→ **WHAT NEEDS TO BE DONE**
Check each line of the data, and copy those where "selecting" appears.
___ EXERCISE MATERIAL
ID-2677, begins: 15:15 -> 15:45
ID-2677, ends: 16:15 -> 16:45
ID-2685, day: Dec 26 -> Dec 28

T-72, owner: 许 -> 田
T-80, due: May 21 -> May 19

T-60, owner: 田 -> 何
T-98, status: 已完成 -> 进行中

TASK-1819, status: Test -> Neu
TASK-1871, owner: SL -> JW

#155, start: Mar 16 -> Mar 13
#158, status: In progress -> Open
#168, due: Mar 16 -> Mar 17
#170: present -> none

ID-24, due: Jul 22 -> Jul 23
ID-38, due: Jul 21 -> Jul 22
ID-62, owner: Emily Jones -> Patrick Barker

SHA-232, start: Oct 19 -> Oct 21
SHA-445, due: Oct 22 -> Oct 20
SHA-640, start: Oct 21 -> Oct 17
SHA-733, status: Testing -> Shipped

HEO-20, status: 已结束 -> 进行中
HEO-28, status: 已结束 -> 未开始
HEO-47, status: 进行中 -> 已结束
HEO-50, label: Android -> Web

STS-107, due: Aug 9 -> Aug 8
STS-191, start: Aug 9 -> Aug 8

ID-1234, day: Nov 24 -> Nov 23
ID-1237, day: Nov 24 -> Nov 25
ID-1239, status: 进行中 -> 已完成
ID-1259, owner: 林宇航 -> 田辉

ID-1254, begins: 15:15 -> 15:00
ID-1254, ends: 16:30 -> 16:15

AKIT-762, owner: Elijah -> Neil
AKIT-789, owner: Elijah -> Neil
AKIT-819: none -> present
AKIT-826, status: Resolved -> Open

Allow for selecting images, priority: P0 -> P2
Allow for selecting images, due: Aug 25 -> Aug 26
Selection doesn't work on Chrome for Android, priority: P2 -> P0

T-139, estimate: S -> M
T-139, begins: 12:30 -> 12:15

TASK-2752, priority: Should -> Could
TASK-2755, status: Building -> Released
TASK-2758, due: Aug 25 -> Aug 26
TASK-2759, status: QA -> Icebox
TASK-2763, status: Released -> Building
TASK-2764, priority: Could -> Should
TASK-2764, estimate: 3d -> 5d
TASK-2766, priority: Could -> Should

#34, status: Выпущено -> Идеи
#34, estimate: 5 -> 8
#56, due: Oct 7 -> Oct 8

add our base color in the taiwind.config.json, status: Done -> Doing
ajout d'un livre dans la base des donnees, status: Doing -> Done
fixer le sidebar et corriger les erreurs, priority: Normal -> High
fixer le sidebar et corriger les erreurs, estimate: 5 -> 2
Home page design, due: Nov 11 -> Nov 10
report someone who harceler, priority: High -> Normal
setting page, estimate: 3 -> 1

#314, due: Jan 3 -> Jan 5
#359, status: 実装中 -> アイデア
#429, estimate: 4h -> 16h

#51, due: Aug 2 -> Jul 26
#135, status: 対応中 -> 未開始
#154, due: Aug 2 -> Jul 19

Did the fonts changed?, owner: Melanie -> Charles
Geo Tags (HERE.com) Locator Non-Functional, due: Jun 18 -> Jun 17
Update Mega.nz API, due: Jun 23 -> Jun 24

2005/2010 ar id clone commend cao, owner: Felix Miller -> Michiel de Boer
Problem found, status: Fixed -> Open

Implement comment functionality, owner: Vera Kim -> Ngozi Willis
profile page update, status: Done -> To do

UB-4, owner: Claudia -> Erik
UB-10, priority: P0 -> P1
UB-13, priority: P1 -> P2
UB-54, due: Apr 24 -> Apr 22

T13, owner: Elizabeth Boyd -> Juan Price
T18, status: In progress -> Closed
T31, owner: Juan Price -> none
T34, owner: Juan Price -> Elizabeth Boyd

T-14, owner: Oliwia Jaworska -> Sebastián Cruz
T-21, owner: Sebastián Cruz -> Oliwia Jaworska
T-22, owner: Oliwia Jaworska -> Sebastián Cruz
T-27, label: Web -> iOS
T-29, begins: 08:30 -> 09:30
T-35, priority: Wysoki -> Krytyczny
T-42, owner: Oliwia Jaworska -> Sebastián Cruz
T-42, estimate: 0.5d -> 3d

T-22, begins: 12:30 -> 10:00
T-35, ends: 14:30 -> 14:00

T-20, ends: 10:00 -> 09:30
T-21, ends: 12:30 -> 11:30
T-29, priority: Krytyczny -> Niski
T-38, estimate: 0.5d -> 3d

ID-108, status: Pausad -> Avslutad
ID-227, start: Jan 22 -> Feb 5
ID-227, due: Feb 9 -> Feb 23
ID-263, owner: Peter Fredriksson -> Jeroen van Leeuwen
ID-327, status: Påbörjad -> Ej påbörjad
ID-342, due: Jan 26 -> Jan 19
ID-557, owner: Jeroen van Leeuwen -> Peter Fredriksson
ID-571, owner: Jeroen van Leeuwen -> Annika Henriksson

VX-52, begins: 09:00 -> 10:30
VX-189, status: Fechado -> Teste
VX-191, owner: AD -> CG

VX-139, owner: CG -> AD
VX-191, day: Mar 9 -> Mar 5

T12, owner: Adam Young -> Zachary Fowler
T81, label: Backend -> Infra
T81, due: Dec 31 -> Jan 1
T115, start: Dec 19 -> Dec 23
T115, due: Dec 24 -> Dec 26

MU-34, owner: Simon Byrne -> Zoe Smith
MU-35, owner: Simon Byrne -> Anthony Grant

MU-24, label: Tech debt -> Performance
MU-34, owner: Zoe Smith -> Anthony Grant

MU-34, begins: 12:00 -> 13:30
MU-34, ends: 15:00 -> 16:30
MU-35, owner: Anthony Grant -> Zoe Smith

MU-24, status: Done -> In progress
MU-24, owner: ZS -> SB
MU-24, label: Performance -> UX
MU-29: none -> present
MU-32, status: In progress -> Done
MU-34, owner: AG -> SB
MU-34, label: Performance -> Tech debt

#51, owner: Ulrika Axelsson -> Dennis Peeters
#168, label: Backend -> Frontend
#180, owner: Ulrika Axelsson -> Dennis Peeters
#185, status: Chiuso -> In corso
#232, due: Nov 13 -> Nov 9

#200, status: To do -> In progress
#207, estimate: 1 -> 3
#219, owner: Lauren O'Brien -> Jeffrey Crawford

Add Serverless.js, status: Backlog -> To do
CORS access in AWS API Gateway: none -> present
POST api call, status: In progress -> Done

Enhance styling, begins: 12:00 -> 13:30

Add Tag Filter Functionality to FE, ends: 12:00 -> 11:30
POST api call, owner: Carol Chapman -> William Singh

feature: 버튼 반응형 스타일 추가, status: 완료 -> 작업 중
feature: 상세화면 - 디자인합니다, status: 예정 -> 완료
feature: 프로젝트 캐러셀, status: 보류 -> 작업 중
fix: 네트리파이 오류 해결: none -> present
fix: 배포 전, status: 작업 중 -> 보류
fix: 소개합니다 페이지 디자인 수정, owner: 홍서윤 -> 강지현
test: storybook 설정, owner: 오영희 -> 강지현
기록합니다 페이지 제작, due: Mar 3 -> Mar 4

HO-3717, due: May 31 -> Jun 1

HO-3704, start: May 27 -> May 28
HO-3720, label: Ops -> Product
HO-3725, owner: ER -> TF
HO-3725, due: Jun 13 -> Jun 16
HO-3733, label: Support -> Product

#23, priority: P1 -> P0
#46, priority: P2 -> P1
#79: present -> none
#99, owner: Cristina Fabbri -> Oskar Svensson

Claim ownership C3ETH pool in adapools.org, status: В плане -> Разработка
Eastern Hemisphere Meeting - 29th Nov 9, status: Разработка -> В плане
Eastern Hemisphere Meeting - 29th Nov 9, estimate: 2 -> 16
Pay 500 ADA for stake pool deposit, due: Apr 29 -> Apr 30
______
→ **ANSWER SECTION**
Allow for selecting images, priority: P0 -> P2
Allow for selecting images, due: Aug 25 -> Aug 26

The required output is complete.